╭─ DOCUMENT SEGMENT

Negative interest rate policy fraught with risks
THE REAL ECONOMY |
Five of the major central banks among the developed economies have adopted negative interest rate policies during the past few years, creating fear that the U.S. Federal Reserve may follow suit. This unorthodox policy shift is fraught with risks and carries with it the seeds of a return to the beggar-thy-neighbor policies that were characteristic of the worst portion of the global Great Depression during the 1930s. Given the slowdown in overall economic activity in the global economy, the policy-sensitive financial sector will likely bear the brunt of the latest experiment in central banking.
Negative interest rate policy is best understood as tax on excess reserves held by large banks at the central bank. The policy goals are quite straightforward and typically involve directly limiting capital inflows through a reduction of the interest paid on holding government and privately issued securities. The result is an indirect depreciation of the domestic currency and an attempt to spur a general increase in the level of overall prices under conditions that approximate disinflation or deflation. The latter involves inducing an incentive for banks to increase lending to derive a higher rate of return in contrast with the tax paid on holding excess reserves.

╰─
╭─ INFORMATION SHOWN

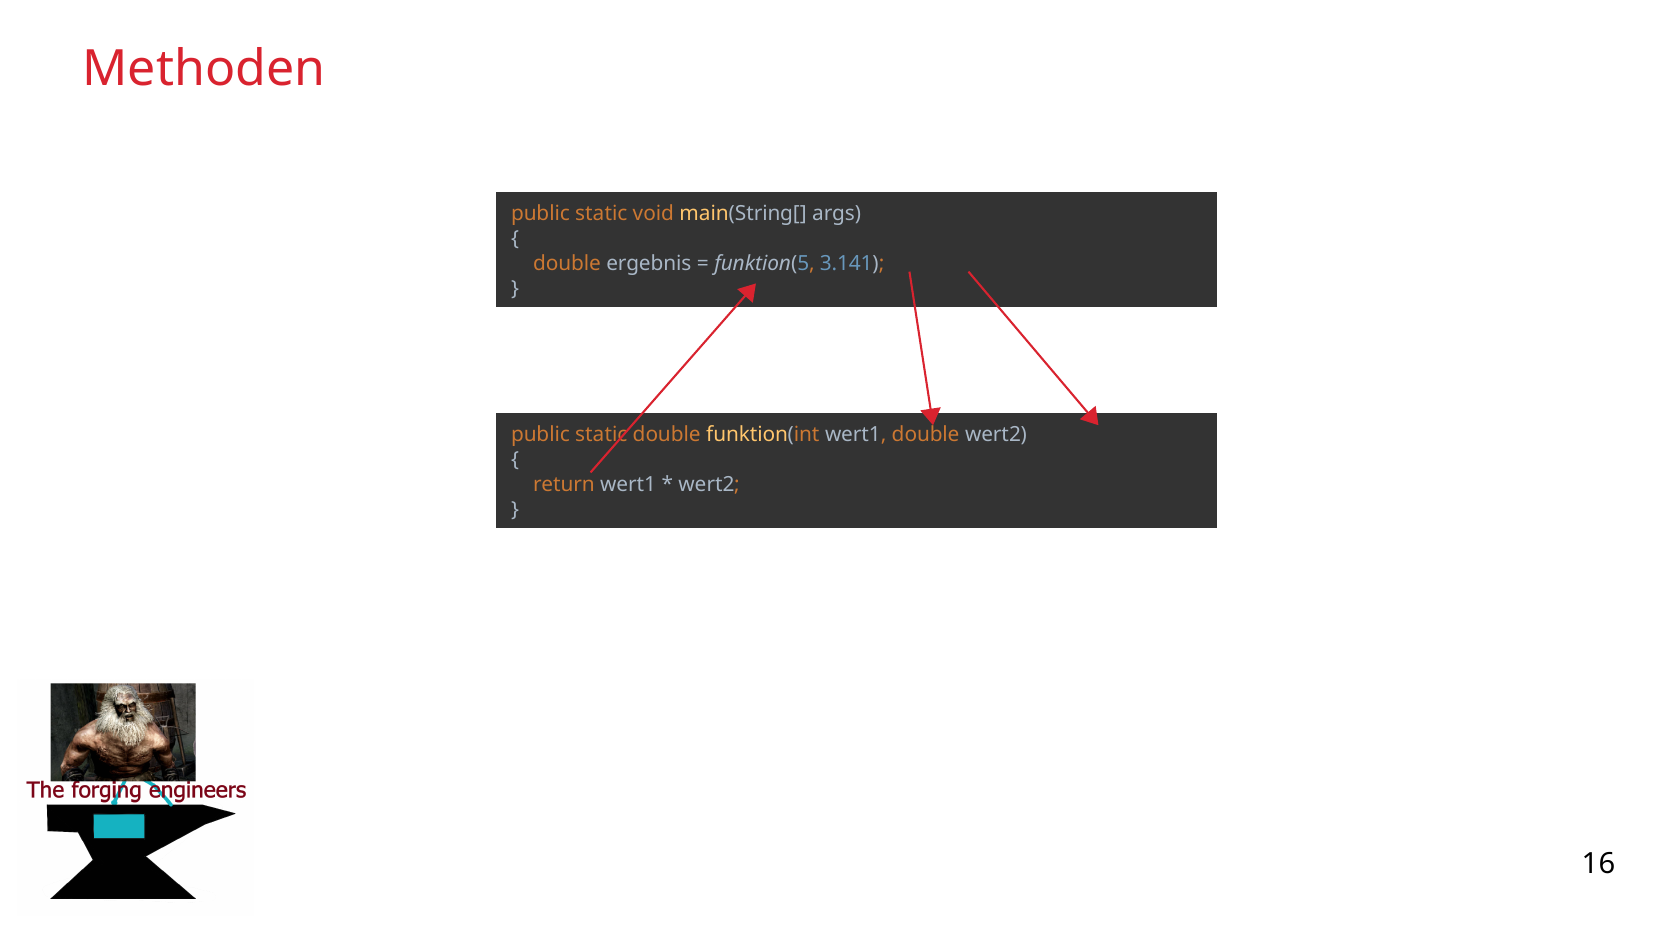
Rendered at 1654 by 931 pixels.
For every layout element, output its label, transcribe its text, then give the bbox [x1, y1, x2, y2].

╰─

_SHORT TASK 1_.
From the article on negative interest rate policy, duplicate the passage between "Negative interest rate policy is" and "holding excess reserves.", inclusive.
_SHORT TASK 2_.
In the article on negative interest rate policy, what is the policy said to be best understood as?

_COMPLETE OUTPUT 1_.
Negative interest rate policy is best understood as tax on excess reserves held by large banks at the central bank. The policy goals are quite straightforward and typically involve directly limiting capital inflows through a reduction of the interest paid on holding government and privately issued securities. The result is an indirect depreciation of the domestic currency and an attempt to spur a general increase in the level of overall prices under conditions that approximate disinflation or deflation. The latter involves inducing an incentive for banks to increase lending to derive a higher rate of return in contrast with the tax paid on holding excess reserves.

_COMPLETE OUTPUT 2_.
A tax on excess reserves held by large banks at the central bank.